Śledzie najlepiej przyrządzić samu. Nie zabiera to naprawdę wiele czasu, a smak jest wybitny. Nie kupujmy więc gotowych śledzi z dodatkami. Smak śledzi proboszcza zachwyci każdego. Zajadają się nimi nawet ci, którzy deklarują, że "ze śledzi to oni najbardziej lubią czekoladę".

Reklama

Dlaczego śledzie proboszcza?

Skąd taka nazwa śledzie proboszcza? Najprawdopodobniej ktoś kiedyś na przyjęciu u proboszcza zjadł tak przyrządzone śledzie. Zachwycił się i poprosił o przepis. Tak danie to poszło w świat pod nazwą śledzie proboszcza. Warto je zrobić.

Przepis na śledzie proboszcza

Składniki

700 g płatków śledziowych solonych
400 g marynowanych grzybów
1 cebula
1 natka pietruszki
jedna trzecia szklanki oleju
4 łyżki octu (może być jabłkowy)
pieprz
woda






Przygotowanie

Płaty śledziowe moczymy w zimnej wodzie ok. 2 godzin, zmieniając wodę dwa razy. Jeśli nie są bardzo słone, możemy skrócić czas moczenia. Cebulę obieramy i kroimy w piórka, a potem parzymy ją wrzątkiem. Starannie odcedzamy i zostawiamy do ostygnięcia.
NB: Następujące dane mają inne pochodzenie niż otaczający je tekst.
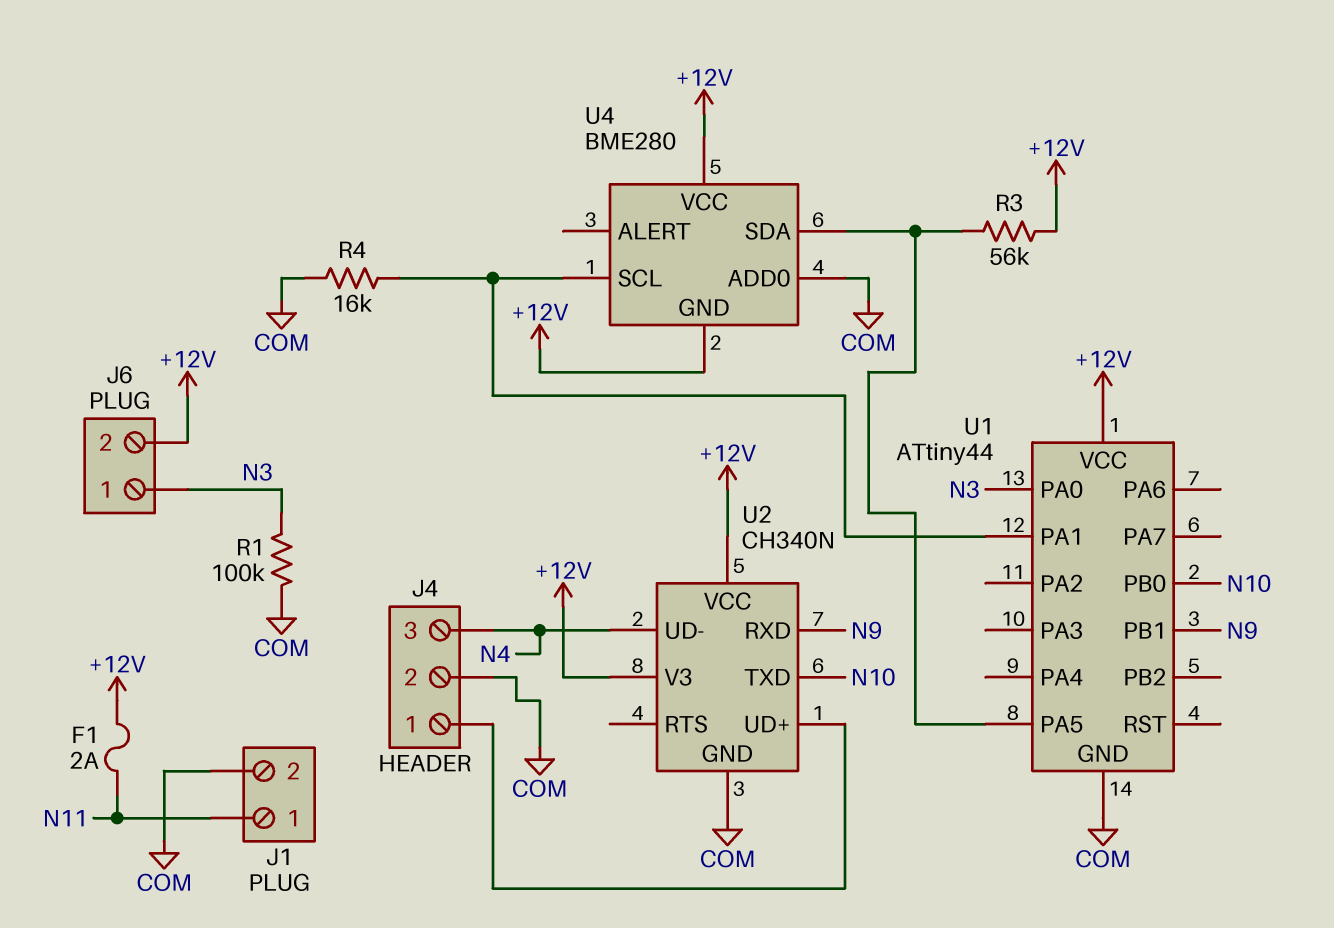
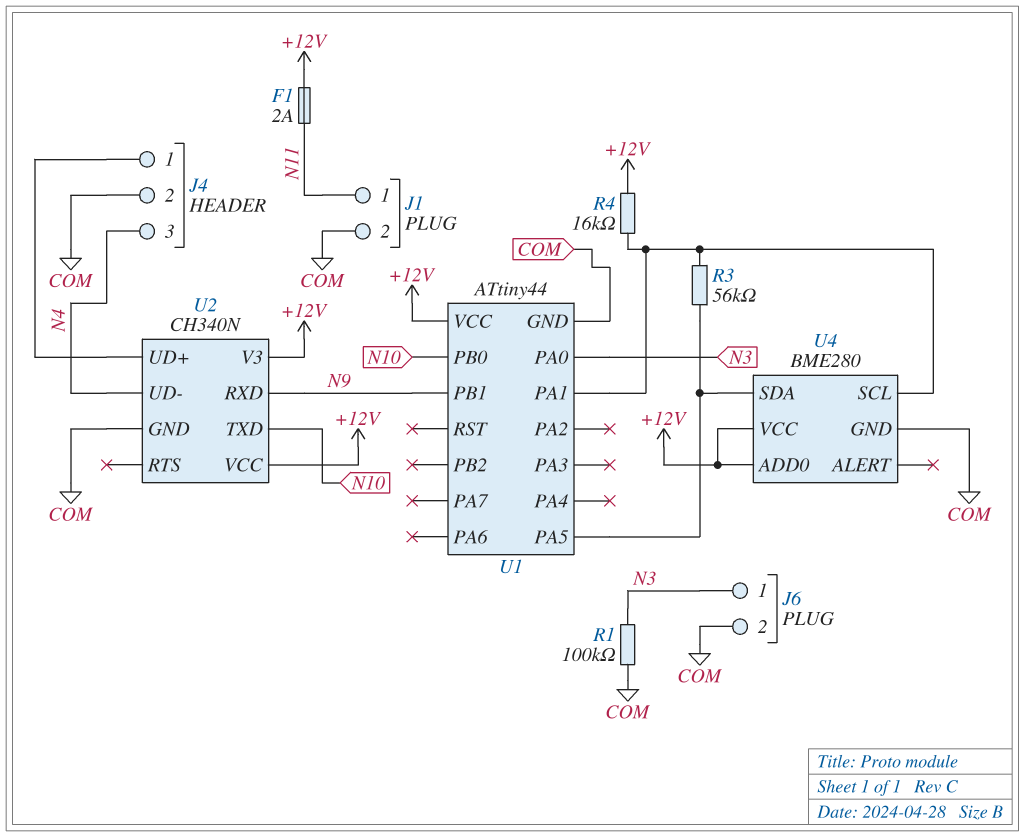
J6 pin 2: +12V -> COM
R3: 56k (+12V, U1/PA5) -> 56k (U1/PA1, U1/PA5)
R4: 16k (COM, U1/PA1) -> 16k (+12V, U1/PA1)
U4 pin ADD0: COM -> +12V
U4 pin GND: +12V -> COM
Grzyby posiekaj w małą kostkę. Siekamy natkę pietruszki. Śledzie osuszamy i kroimy na mniejsze kawałki. Przekładamy do miski i dodajemy pozostałe składniki. Wlewamy olej i ocet, przyprawiamy pieprzem. Składniki dokładnie mieszamy. Całość przekładamy do wyparzonych słoików. Słoiki wkładamy do lodówki na ok. 24 godziny. Po tym czasie śledzie są gotowe do jedzenie. Smacznego.